##### PROVIDED ENTRIES
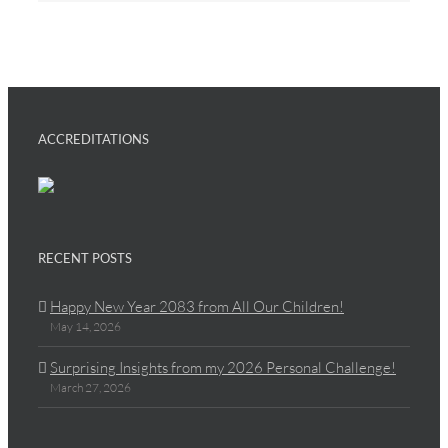
ACCREDITATIONS
RECENT POSTS
Happy New Year 2083 from All Our Children!
May 14, 2026
Surprising Insights from my 2026 Personal Challenge!
March 27, 2026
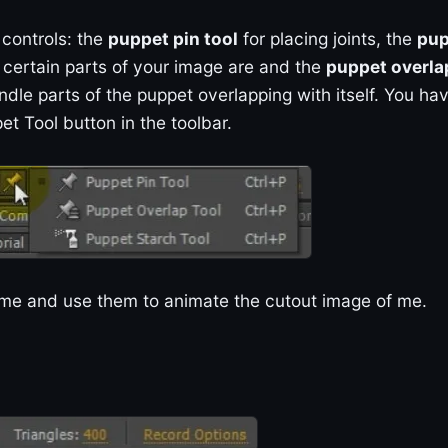
 controls: the
puppet pin tool
for placing joints, the
pup
e certain parts of your image are and the
puppet overla
ndle parts of the puppet overlapping with itself. You ha
et Tool button in the toolbar.
 time and use them to animate the cutout image of me.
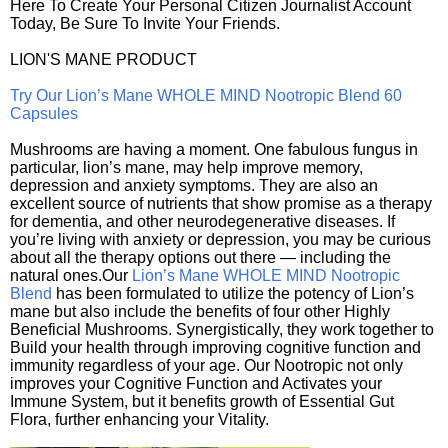
Here To Create Your Personal Citizen Journalist Account
Today, Be Sure To Invite Your Friends.
LION'S MANE PRODUCT
Try Our Lion’s Mane WHOLE MIND Nootropic Blend 60
Capsules
Mushrooms are having a moment. One fabulous fungus in
particular, lion’s mane, may help improve memory,
depression and anxiety symptoms. They are also an
excellent source of nutrients that show promise as a therapy
for dementia, and other neurodegenerative diseases. If
you’re living with anxiety or depression, you may be curious
about all the therapy options out there — including the
natural ones.Our
Lion’s Mane WHOLE MIND Nootropic
Blend
has been formulated to utilize the potency of Lion’s
mane but also include the benefits of four other Highly
Beneficial Mushrooms. Synergistically, they work together to
Build your health through improving cognitive function and
immunity regardless of your age. Our Nootropic not only
improves your Cognitive Function and Activates your
Immune System, but it benefits growth of Essential Gut
Flora, further enhancing your Vitality.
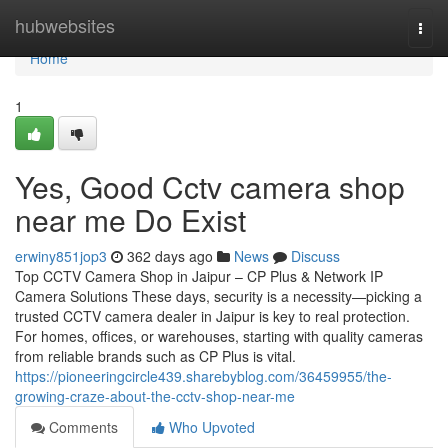
Home
hubwebsites
Togg
navi
Home
1
Yes, Good Cctv camera shop
near me Do Exist
erwiny851jop3
362 days ago
News
Discuss
Top CCTV Camera Shop in Jaipur – CP Plus & Network IP
Camera Solutions These days, security is a necessity—picking a
trusted CCTV camera dealer in Jaipur is key to real protection.
For homes, offices, or warehouses, starting with quality cameras
from reliable brands such as CP Plus is vital.
https://pioneeringcircle439.sharebyblog.com/36459955/the-
growing-craze-about-the-cctv-shop-near-me
Comments
Who Upvoted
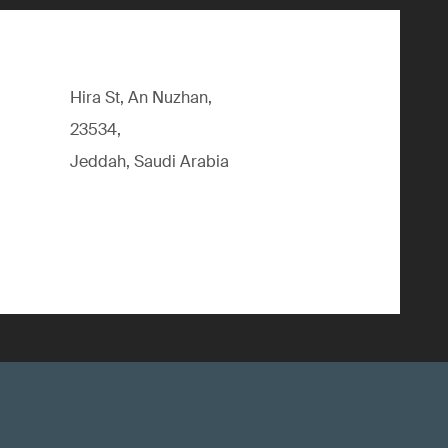
Hira St, An Nuzhan,
23534,
Jeddah, Saudi Arabia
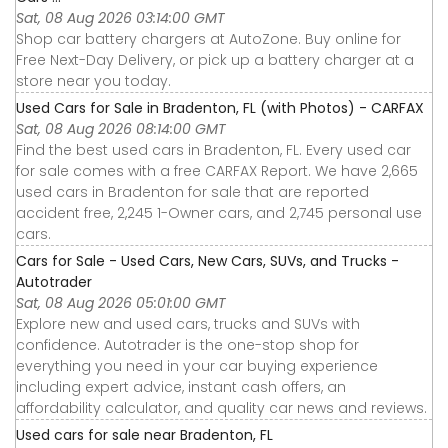
Sat, 08 Aug 2026 03:14:00 GMT
Shop car battery chargers at AutoZone. Buy online for
Free Next-Day Delivery, or pick up a battery charger at a
store near you today.
Used Cars for Sale in Bradenton, FL (with Photos) - CARFAX
Sat, 08 Aug 2026 08:14:00 GMT
Find the best used cars in Bradenton, FL. Every used car
for sale comes with a free CARFAX Report. We have 2,665
used cars in Bradenton for sale that are reported
accident free, 2,245 1-Owner cars, and 2,745 personal use
cars.
Cars for Sale - Used Cars, New Cars, SUVs, and Trucks -
Autotrader
Sat, 08 Aug 2026 05:01:00 GMT
Explore new and used cars, trucks and SUVs with
confidence. Autotrader is the one-stop shop for
everything you need in your car buying experience
including expert advice, instant cash offers, an
affordability calculator, and quality car news and reviews.
Used cars for sale near Bradenton, FL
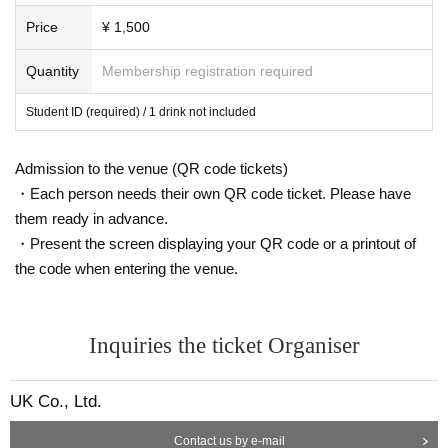
Price
¥ 1,500
Quantity
Membership registration required
Student ID (required) / 1 drink not included
Admission to the venue (QR code tickets)
・Each person needs their own QR code ticket. Please have
them ready in advance.
・Present the screen displaying your QR code or a printout of
the code when entering the venue.
Inquiries the ticket Organiser
UK Co., Ltd.
Contact us by e-mail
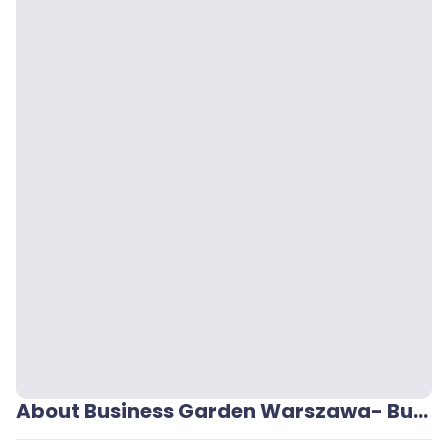
About Business Garden Warszawa- Budynek 1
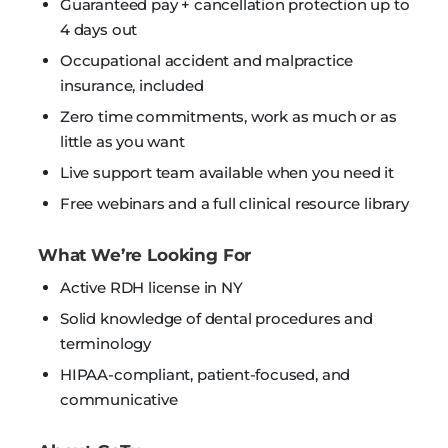
Guaranteed pay + cancellation protection up to
4 days out
Occupational accident and malpractice
insurance, included
Zero time commitments, work as much or as
little as you want
Live support team available when you need it
Free webinars and a full clinical resource library
What We’re Looking For
Active RDH license in NY
Solid knowledge of dental procedures and
terminology
HIPAA-compliant, patient-focused, and
communicative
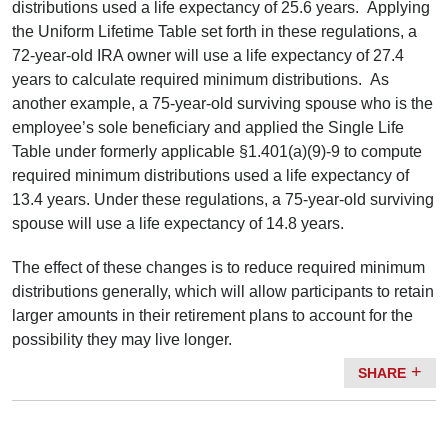
distributions used a life expectancy of 25.6 years. Applying
the Uniform Lifetime Table set forth in these regulations, a
72-year-old IRA owner will use a life expectancy of 27.4
years to calculate required minimum distributions. As
another example, a 75-year-old surviving spouse who is the
employee’s sole beneficiary and applied the Single Life
Table under formerly applicable §1.401(a)(9)-9 to compute
required minimum distributions used a life expectancy of
13.4 years. Under these regulations, a 75-year-old surviving
spouse will use a life expectancy of 14.8 years.
The effect of these changes is to reduce required minimum
distributions generally, which will allow participants to retain
larger amounts in their retirement plans to account for the
possibility they may live longer.
SHARE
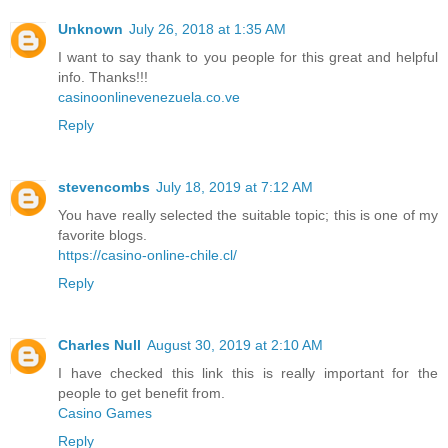
Unknown
July 26, 2018 at 1:35 AM
I want to say thank to you people for this great and helpful
info. Thanks!!!
casinoonlinevenezuela.co.ve
Reply
stevencombs
July 18, 2019 at 7:12 AM
You have really selected the suitable topic; this is one of my
favorite blogs.
https://casino-online-chile.cl/
Reply
Charles Null
August 30, 2019 at 2:10 AM
I have checked this link this is really important for the
people to get benefit from.
Casino Games
Reply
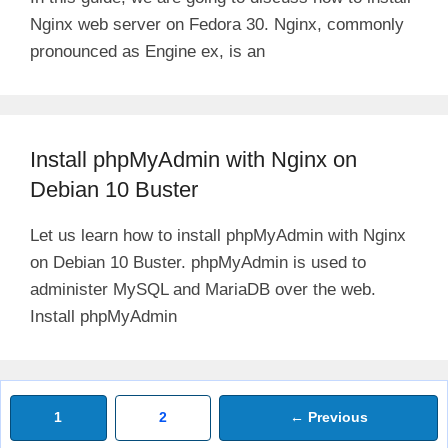
Nginx web server on Fedora 30. Nginx, commonly
pronounced as Engine ex, is an
Install phpMyAdmin with Nginx on
Debian 10 Buster
Let us learn how to install phpMyAdmin with Nginx
on Debian 10 Buster. phpMyAdmin is used to
administer MySQL and MariaDB over the web.
Install phpMyAdmin
Page
Page
1
2
←
Previous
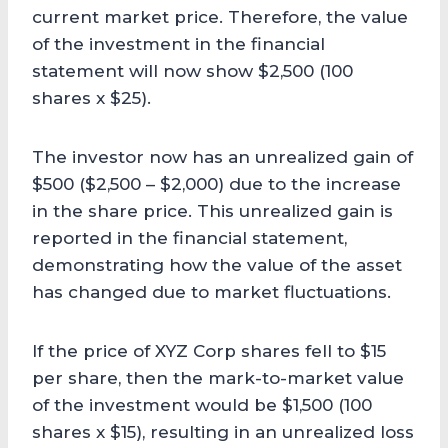
current market price. Therefore, the value
of the investment in the financial
statement will now show $2,500 (100
shares x $25).
The investor now has an unrealized gain of
$500 ($2,500 – $2,000) due to the increase
in the share price. This unrealized gain is
reported in the financial statement,
demonstrating how the value of the asset
has changed due to market fluctuations.
If the price of XYZ Corp shares fell to $15
per share, then the mark-to-market value
of the investment would be $1,500 (100
shares x $15), resulting in an unrealized loss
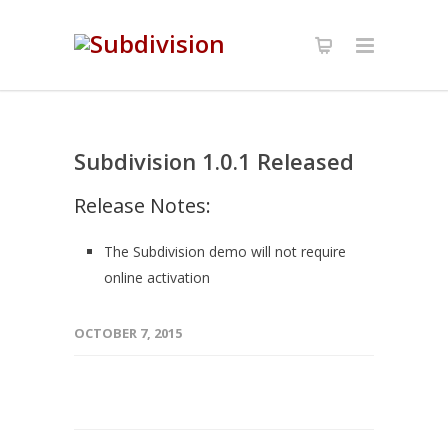
Subdivision 1.0.1 Released
Release Notes:
The Subdivision demo will not require
online activation
OCTOBER 7, 2015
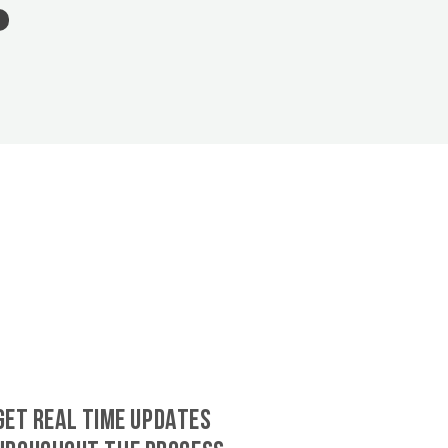
GET REAL TIME UPDATES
##########
EXERCISE AIM: Would you show every line in the data above that contains the string "their"?

ANSWER TO THE PROBLEM:
・Each person needs their own QR code ticket. Please have
larger amounts in their retirement plans to account for the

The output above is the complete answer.